By contrast, Democrats in 2004 relied on a hybrid turnout effort -- volunteers and staff mustered by Sen. John F. Kerry's campaign, plus paid canvassers and union members overseen by an outside group led by Rosenthal that was able to accept larger donations. The group helped Kerry win several key states, but had downsides: Its canvassers could not advocate explicitly for Kerry, and it could not coordinate efforts with the campaign.

There were other lessons from 2004: Kerry won the Iowa caucus after building an organization that was stronger than that of former Vermont governor Howard Dean, who relied on mostly younger supporters from out of state.

"The basic concept is not a new or revolutionary one," said Jon Carson, Obama's national field director. "Campaigns have always wanted to have a grass-roots, volunteer-driven effort. The two pieces that came together for us . . . was the sheer volume of the people who wanted to get involved and the technology making it easier than ever before to find us. It wasn't that Democrats didn't get it" in past campaigns. "It was that . . . they weren't able to make it work on this scale."

Though the Obama campaign is modeled after previous incarnations, it was shaped and reshaped during the long primary season, as the team adopted what worked and shed what didn't. The operation took months building a network of support in Iowa that paid off with a crucial caucus win, and its belief in that sort of organization hardened when it lost a week later in New Hampshire, where it had done less organizing.

A breakthrough came with the turn to the neighborhood teams. Ganz had been testing the model for the Sierra Club, and the campaign tried it in South Carolina, to great success, as team members held one another accountable and boosted morale.

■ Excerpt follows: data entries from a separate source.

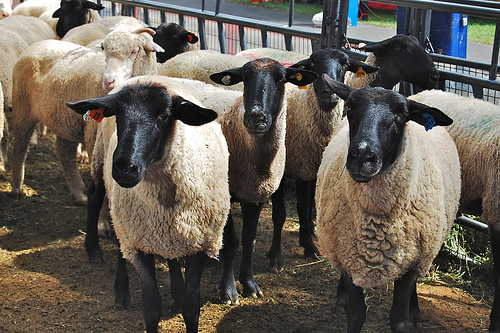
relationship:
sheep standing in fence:
[0, 0, 499, 333] [95, 0, 499, 107]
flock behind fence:
[0, 0, 498, 330] [89, 0, 499, 106]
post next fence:
[394, 2, 466, 95] [117, 0, 495, 90]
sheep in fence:
[0, 0, 500, 333] [95, 0, 499, 107]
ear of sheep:
[62, 87, 118, 124] [0, 0, 500, 333]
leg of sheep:
[135, 250, 170, 331] [0, 0, 500, 333]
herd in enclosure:
[4, 0, 496, 330] [2, 3, 496, 328]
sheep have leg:
[0, 0, 499, 333] [340, 276, 368, 328]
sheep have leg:
[0, 0, 500, 333] [385, 275, 415, 326]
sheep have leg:
[158, 42, 315, 299] [294, 179, 319, 257]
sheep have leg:
[0, 0, 500, 333] [265, 193, 286, 264]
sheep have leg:
[0, 0, 500, 333] [482, 226, 496, 330]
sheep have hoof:
[0, 0, 499, 333] [82, 240, 107, 267]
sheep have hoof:
[0, 0, 500, 333] [5, 167, 26, 195]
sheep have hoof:
[158, 42, 315, 299] [65, 186, 92, 207]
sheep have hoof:
[0, 0, 500, 333] [241, 275, 269, 302]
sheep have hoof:
[0, 0, 500, 333] [217, 282, 241, 307]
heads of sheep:
[77, 49, 438, 188] [298, 67, 466, 327]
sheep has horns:
[5, 19, 169, 214] [108, 18, 160, 38]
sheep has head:
[0, 0, 500, 333] [313, 68, 454, 183]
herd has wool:
[4, 0, 496, 330] [101, 83, 228, 271]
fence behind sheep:
[112, 0, 488, 112] [0, 0, 499, 333]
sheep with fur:
[0, 0, 500, 333] [19, 30, 161, 136]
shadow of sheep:
[10, 234, 214, 324] [122, 81, 434, 229]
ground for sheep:
[7, 244, 89, 307] [0, 0, 499, 333]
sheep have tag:
[0, 0, 500, 333] [81, 100, 108, 123]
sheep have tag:
[0, 0, 499, 333] [220, 72, 232, 88]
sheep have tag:
[0, 0, 500, 333] [290, 70, 314, 92]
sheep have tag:
[0, 0, 500, 333] [417, 109, 439, 131]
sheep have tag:
[0, 0, 500, 333] [353, 62, 366, 79]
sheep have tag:
[0, 0, 500, 333] [181, 26, 200, 42]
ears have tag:
[209, 64, 250, 94] [81, 100, 108, 123]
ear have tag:
[65, 94, 114, 118] [220, 72, 232, 88]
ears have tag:
[290, 57, 313, 100] [290, 70, 314, 92]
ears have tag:
[349, 52, 371, 79] [417, 109, 439, 131]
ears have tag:
[178, 17, 209, 50] [353, 62, 366, 79]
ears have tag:
[161, 86, 219, 122] [181, 26, 200, 42]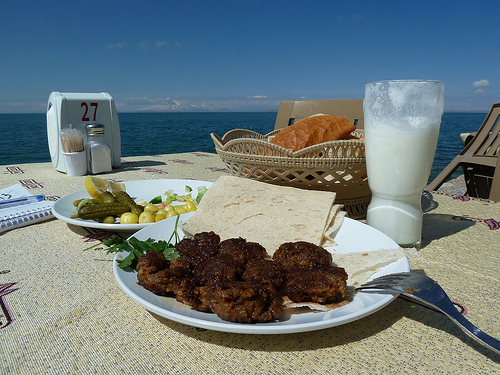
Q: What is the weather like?
A: It is clear.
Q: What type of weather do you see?
A: It is clear.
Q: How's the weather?
A: It is clear.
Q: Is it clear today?
A: Yes, it is clear.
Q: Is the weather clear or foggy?
A: It is clear.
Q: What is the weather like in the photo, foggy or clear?
A: It is clear.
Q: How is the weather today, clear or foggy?
A: It is clear.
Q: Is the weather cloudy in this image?
A: No, it is clear.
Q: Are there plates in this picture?
A: Yes, there is a plate.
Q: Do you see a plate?
A: Yes, there is a plate.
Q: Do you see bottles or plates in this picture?
A: Yes, there is a plate.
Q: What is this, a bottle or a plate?
A: This is a plate.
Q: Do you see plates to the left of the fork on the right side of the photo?
A: Yes, there is a plate to the left of the fork.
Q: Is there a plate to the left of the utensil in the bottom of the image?
A: Yes, there is a plate to the left of the fork.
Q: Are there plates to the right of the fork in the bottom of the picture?
A: No, the plate is to the left of the fork.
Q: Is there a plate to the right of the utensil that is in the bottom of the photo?
A: No, the plate is to the left of the fork.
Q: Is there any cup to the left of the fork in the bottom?
A: No, there is a plate to the left of the fork.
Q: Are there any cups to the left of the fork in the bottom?
A: No, there is a plate to the left of the fork.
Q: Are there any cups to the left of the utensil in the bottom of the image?
A: No, there is a plate to the left of the fork.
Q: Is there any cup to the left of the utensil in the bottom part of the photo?
A: No, there is a plate to the left of the fork.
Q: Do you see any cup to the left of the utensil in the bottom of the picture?
A: No, there is a plate to the left of the fork.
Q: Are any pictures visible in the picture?
A: No, there are no pictures.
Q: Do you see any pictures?
A: No, there are no pictures.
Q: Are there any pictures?
A: No, there are no pictures.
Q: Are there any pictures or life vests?
A: No, there are no pictures or life vests.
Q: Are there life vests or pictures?
A: No, there are no pictures or life vests.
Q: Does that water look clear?
A: Yes, the water is clear.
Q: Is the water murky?
A: No, the water is clear.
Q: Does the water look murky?
A: No, the water is clear.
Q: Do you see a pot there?
A: No, there are no pots.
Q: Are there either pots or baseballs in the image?
A: No, there are no pots or baseballs.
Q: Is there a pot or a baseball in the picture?
A: No, there are no pots or baseballs.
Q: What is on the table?
A: The glass is on the table.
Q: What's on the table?
A: The glass is on the table.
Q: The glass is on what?
A: The glass is on the table.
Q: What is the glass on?
A: The glass is on the table.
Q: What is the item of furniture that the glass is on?
A: The piece of furniture is a table.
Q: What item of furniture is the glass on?
A: The glass is on the table.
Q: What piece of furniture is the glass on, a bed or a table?
A: The glass is on a table.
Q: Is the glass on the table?
A: Yes, the glass is on the table.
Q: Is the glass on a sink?
A: No, the glass is on the table.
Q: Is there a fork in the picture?
A: Yes, there is a fork.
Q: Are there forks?
A: Yes, there is a fork.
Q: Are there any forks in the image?
A: Yes, there is a fork.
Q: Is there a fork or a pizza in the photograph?
A: Yes, there is a fork.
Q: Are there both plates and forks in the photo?
A: Yes, there are both a fork and a plate.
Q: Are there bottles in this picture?
A: No, there are no bottles.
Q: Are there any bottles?
A: No, there are no bottles.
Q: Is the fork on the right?
A: Yes, the fork is on the right of the image.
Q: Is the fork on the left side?
A: No, the fork is on the right of the image.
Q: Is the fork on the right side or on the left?
A: The fork is on the right of the image.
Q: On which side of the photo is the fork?
A: The fork is on the right of the image.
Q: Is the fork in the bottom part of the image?
A: Yes, the fork is in the bottom of the image.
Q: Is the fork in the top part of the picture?
A: No, the fork is in the bottom of the image.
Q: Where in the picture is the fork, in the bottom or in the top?
A: The fork is in the bottom of the image.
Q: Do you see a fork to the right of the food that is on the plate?
A: Yes, there is a fork to the right of the food.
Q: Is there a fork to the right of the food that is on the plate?
A: Yes, there is a fork to the right of the food.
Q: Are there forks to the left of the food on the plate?
A: No, the fork is to the right of the food.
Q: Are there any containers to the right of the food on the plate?
A: No, there is a fork to the right of the food.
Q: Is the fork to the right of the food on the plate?
A: Yes, the fork is to the right of the food.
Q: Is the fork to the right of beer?
A: No, the fork is to the right of the food.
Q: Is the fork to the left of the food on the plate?
A: No, the fork is to the right of the food.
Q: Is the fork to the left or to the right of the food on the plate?
A: The fork is to the right of the food.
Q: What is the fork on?
A: The fork is on the plate.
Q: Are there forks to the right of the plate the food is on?
A: Yes, there is a fork to the right of the plate.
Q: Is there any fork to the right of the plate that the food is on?
A: Yes, there is a fork to the right of the plate.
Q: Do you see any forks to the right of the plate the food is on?
A: Yes, there is a fork to the right of the plate.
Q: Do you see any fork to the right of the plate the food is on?
A: Yes, there is a fork to the right of the plate.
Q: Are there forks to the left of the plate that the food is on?
A: No, the fork is to the right of the plate.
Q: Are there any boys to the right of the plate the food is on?
A: No, there is a fork to the right of the plate.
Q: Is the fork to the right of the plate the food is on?
A: Yes, the fork is to the right of the plate.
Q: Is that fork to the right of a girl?
A: No, the fork is to the right of the plate.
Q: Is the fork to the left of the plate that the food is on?
A: No, the fork is to the right of the plate.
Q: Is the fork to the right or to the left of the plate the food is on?
A: The fork is to the right of the plate.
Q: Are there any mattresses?
A: No, there are no mattresses.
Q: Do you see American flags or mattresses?
A: No, there are no mattresses or American flags.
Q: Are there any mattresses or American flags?
A: No, there are no mattresses or American flags.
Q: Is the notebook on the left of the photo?
A: Yes, the notebook is on the left of the image.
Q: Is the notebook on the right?
A: No, the notebook is on the left of the image.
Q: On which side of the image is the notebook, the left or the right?
A: The notebook is on the left of the image.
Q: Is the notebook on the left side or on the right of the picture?
A: The notebook is on the left of the image.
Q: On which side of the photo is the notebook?
A: The notebook is on the left of the image.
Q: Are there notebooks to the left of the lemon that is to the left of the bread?
A: Yes, there is a notebook to the left of the lemon.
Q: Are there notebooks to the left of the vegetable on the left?
A: Yes, there is a notebook to the left of the lemon.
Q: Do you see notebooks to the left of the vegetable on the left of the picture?
A: Yes, there is a notebook to the left of the lemon.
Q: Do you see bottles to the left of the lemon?
A: No, there is a notebook to the left of the lemon.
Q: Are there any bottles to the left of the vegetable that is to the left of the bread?
A: No, there is a notebook to the left of the lemon.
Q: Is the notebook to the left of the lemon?
A: Yes, the notebook is to the left of the lemon.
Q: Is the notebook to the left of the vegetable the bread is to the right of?
A: Yes, the notebook is to the left of the lemon.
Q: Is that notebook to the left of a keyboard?
A: No, the notebook is to the left of the lemon.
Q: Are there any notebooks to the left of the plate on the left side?
A: Yes, there is a notebook to the left of the plate.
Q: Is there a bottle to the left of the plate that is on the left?
A: No, there is a notebook to the left of the plate.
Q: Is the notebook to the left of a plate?
A: Yes, the notebook is to the left of a plate.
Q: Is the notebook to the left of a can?
A: No, the notebook is to the left of a plate.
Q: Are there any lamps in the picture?
A: No, there are no lamps.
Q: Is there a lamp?
A: No, there are no lamps.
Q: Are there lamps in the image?
A: No, there are no lamps.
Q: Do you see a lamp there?
A: No, there are no lamps.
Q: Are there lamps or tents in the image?
A: No, there are no lamps or tents.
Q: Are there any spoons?
A: No, there are no spoons.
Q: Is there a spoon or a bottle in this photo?
A: No, there are no spoons or bottles.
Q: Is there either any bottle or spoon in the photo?
A: No, there are no spoons or bottles.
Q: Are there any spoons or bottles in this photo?
A: No, there are no spoons or bottles.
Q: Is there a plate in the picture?
A: Yes, there is a plate.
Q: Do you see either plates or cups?
A: Yes, there is a plate.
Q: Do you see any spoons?
A: No, there are no spoons.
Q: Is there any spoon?
A: No, there are no spoons.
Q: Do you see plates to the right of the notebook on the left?
A: Yes, there is a plate to the right of the notebook.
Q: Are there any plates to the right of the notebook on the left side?
A: Yes, there is a plate to the right of the notebook.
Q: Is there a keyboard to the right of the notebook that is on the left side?
A: No, there is a plate to the right of the notebook.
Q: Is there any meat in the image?
A: Yes, there is meat.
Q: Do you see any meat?
A: Yes, there is meat.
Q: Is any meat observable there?
A: Yes, there is meat.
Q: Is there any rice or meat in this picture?
A: Yes, there is meat.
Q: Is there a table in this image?
A: Yes, there is a table.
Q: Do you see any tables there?
A: Yes, there is a table.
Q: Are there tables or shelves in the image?
A: Yes, there is a table.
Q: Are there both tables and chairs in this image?
A: Yes, there are both a table and a chair.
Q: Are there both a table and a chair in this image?
A: Yes, there are both a table and a chair.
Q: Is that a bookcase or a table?
A: That is a table.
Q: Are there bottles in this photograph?
A: No, there are no bottles.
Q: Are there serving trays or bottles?
A: No, there are no bottles or serving trays.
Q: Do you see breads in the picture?
A: Yes, there is a bread.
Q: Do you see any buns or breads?
A: Yes, there is a bread.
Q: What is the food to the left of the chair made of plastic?
A: The food is a bread.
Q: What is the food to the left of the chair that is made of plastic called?
A: The food is a bread.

The team structure also proved effective in California as a way to absorb the waves of volunteer interest building there. When it came time to organize for the general election, the Obama campaign applied the structure everywhere.

In training sessions for volunteers and organizers, Ganz offered instruction on how to recruit volunteers and persuade voters. The gist was that volunteers needed to motivate others by speaking about their experiences and reasons for supporting Obama -- their "story" -- instead of just parroting the candidate's biography or message.

As Ganz sees it, this is a "values-based" approach like that of the conservative movement, rallying around core beliefs instead of individual issues. "Democrats lost the language of moral commitment and became very wonky and policy-oriented. One of Obama's big breakthroughs was to bring values back into it -- Democratic values," Ganz said. "The Republicans have been eating our lunch on this for a long time."

Volunteers are encouraged to take more initiative than those in Rove's network to come up with their own ways to recruit others and approach voters. But they are hardly freelancers. Field organizers in their areas and those higher up the ranks closely track volunteers' contact with voters, which is entered into a central database, to make sure they are meeting weekly goals. Volunteers receive instructions on which basic message of the month to deliver, beyond the sharing of personal motivations, and on how to respond to questions about some of the false rumors about Obama's religion and patriotism.

"You have to have really good message discipline so that the whole organization down to the local level is echoing the central message, which for us now is all about the economy," said Jeff Blodgett, the Minnesota director. "It's decentralized, but that there's a control point around the message and around data and accountability."